It was surprisingly emotional.
Sixteen months of my life came to an end on Wednesday afternoon at about 4.30, when the Danish gaff-rigged ketch Berthe Marie approached Iona, and I watched from the stern as the last shearwaters arced their way low over the waves and back to Rum. Two more weeks, they will be gone, 8000 miles to Argentina, and that will be that.
Since April last year, I have spent half my waking hours learning about them, following them and trying to understand them. I have spent time on about twenty different islands, most of them uninhabited, in five different countries, and on about thirty different boats. This is to say nothing of the months of research in university libraries, and out in the field, or of a thousand random acts of kindness that have been bestowed upon me on the way.
There have been some extraordinary high points, (possibly none more so than last Saturday evening off the coast of Eigg, when three minke whales breached directly into the thousands of rafting birds we were watching), and some rather low ones, like having an accidental walk-on part in an armed robbery in an Argentine coastal city, whilst I waited fruitlessly for four days for the wind to die down so that I could get out to sea. Another night that I will never forget was spent high up on Hallival, on Rum, applying geo-locators to the legs of birds whilst watching the whole of the Inner Hebrides laid out below us.
Covid threw its various spanners in the works, of course, five months’ worth of them, but it did so in so much a worse way for so many other people that I eventually came to see it as almost an enabler of a different approach, and I think the book will be better for it.
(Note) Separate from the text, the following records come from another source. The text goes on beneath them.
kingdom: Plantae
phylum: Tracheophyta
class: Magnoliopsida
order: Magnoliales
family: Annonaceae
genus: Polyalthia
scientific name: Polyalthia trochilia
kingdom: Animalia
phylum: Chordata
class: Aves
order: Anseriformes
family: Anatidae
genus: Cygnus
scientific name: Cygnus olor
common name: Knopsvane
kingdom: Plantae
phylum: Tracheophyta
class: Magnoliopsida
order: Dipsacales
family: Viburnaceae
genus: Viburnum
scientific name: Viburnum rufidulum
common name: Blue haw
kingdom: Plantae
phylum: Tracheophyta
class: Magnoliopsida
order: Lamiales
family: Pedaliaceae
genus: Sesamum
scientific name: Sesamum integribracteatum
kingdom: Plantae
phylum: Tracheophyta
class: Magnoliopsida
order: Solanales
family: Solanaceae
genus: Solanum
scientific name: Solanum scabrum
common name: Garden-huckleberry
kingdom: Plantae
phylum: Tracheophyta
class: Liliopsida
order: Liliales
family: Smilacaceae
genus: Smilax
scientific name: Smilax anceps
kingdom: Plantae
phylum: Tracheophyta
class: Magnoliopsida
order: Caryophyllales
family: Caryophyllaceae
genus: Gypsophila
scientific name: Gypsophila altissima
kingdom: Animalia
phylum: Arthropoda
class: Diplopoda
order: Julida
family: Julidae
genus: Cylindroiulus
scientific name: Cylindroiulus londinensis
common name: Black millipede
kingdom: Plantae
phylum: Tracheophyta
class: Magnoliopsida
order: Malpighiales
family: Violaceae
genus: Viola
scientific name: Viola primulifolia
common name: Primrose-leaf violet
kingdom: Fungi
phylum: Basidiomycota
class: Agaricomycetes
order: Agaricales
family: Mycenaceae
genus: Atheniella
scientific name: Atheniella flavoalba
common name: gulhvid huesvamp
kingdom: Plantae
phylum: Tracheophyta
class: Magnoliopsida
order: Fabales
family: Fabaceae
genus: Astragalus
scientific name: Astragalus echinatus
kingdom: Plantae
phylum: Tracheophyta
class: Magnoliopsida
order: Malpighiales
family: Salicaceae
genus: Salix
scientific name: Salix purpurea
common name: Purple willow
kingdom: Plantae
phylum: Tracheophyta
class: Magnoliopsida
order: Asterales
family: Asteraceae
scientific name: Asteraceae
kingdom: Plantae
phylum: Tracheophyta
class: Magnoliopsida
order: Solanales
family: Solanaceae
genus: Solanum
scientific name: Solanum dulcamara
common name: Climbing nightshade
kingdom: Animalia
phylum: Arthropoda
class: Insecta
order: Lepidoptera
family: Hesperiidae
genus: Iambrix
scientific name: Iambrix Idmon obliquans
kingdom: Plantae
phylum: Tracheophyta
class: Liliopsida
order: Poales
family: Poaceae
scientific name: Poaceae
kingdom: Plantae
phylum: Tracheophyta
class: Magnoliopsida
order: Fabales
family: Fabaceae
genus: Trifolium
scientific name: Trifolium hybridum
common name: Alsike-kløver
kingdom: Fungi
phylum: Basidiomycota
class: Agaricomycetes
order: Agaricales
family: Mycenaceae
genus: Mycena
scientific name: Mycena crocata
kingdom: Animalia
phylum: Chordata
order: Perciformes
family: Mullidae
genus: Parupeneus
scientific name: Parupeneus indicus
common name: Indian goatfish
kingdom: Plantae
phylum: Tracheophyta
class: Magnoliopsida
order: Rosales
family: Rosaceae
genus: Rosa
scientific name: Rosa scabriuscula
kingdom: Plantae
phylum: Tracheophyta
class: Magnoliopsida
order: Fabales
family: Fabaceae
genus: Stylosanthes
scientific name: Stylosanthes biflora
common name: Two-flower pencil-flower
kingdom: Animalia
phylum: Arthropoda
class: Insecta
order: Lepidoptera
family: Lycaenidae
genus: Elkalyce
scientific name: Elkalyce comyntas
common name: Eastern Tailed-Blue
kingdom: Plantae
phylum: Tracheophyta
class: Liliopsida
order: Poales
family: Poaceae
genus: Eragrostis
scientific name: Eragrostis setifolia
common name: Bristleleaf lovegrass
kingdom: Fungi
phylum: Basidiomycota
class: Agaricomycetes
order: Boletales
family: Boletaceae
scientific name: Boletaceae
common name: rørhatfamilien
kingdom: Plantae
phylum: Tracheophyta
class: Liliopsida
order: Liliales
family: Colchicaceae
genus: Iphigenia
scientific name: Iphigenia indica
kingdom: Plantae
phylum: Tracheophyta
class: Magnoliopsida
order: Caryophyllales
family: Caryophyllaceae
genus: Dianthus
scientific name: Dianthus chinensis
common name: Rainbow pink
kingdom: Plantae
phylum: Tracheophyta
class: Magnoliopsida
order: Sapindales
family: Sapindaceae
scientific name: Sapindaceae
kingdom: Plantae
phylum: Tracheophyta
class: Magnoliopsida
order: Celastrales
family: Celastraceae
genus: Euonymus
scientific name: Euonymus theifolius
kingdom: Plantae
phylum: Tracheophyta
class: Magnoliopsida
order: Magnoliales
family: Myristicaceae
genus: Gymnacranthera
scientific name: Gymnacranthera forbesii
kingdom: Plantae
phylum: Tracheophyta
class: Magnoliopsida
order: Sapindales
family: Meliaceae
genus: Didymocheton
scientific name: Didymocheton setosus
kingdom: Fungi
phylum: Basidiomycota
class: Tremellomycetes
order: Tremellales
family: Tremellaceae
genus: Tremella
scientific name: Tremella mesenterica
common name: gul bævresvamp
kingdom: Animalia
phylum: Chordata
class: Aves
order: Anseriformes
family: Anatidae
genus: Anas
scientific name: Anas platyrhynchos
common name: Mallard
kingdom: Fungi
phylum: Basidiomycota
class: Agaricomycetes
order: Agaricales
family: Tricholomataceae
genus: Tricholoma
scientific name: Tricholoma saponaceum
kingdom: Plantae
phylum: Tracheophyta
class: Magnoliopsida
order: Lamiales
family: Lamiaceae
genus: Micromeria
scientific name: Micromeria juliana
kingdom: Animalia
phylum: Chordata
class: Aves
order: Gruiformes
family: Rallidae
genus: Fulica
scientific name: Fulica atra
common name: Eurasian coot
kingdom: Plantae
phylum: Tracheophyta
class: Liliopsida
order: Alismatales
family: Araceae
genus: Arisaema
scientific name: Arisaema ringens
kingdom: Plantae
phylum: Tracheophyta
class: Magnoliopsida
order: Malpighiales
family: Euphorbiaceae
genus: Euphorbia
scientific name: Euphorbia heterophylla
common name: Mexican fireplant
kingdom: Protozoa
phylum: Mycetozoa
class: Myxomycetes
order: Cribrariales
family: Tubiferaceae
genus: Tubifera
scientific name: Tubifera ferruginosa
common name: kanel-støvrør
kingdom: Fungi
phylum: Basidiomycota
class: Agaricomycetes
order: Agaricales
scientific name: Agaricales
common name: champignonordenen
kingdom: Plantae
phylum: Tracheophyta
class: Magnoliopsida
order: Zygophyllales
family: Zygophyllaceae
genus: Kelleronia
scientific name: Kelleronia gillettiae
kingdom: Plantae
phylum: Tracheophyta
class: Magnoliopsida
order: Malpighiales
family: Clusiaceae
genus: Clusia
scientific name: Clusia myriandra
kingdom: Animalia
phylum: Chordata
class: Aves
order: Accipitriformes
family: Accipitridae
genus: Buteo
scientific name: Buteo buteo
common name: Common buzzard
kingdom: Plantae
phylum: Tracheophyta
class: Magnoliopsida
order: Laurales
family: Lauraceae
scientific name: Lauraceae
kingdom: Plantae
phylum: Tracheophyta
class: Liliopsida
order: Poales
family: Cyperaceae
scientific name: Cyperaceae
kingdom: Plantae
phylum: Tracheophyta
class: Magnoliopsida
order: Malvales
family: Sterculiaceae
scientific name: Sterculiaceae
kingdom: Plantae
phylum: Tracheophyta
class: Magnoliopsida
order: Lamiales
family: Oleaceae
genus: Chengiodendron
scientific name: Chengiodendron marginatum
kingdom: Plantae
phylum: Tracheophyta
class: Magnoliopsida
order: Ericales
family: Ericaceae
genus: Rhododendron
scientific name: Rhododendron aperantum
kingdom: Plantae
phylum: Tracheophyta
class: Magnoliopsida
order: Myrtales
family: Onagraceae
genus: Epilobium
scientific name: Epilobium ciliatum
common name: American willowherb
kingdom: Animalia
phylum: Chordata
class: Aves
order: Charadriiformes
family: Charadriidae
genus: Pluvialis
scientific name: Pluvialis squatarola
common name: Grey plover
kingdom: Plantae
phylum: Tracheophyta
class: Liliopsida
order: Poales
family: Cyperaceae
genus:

The biggest lessons that I have learned have not been about an individual bird, but rather the extraordinary degree to which the creatures of our bruised planet rely on the scientists, students, policy makers, wardens and volunteers who fight their corner, and just how effective they can be. I spent an inspiring afternoon with a professor in Mar del Plata, for example, who has spent over half his life campaigning to protect the next generation of albatrosses, half a million of whom drown in long line fishing apparatus each year.
Just about every trip I started, I planned to travel ‘dry’, a resolution that generally lasted until the first PhD student took the first bottle of Laphroig out of his or her backpack later that evening, or the warden for the island climbed off the boat and up towards the pub with the irresistible words ‘Shall we?’ On one occasion on a stormy morning in Bantry, I had to buy a round of beers at ten in the morning to encourage a local to point me to the right place on an island fifty miles down the coast.
Two more weeks of work remain till the first draft is finished, even though it won’t see the light of day until next Spring. For a book to be any good, and I’m not claiming that it is, the least that the writer can do is to have the humility to live it, and the grace to love it.
And, in all those parts of the book that take place in the Hebrides, and specifically the Isle of Mull, I have got to know infinitely better the ten year old boy that I was when it all started, and the long-dead grandmother who gifted it all to me in a way that sustained the joy of it for ever. But it took me to stand outside her now empty cottage near Bunessan, and to stare at the tiny residual bits of the architecture of my childhood, for me to fully realise that not only can you move on, but that you have to.
The people come and go, but the rocks remain.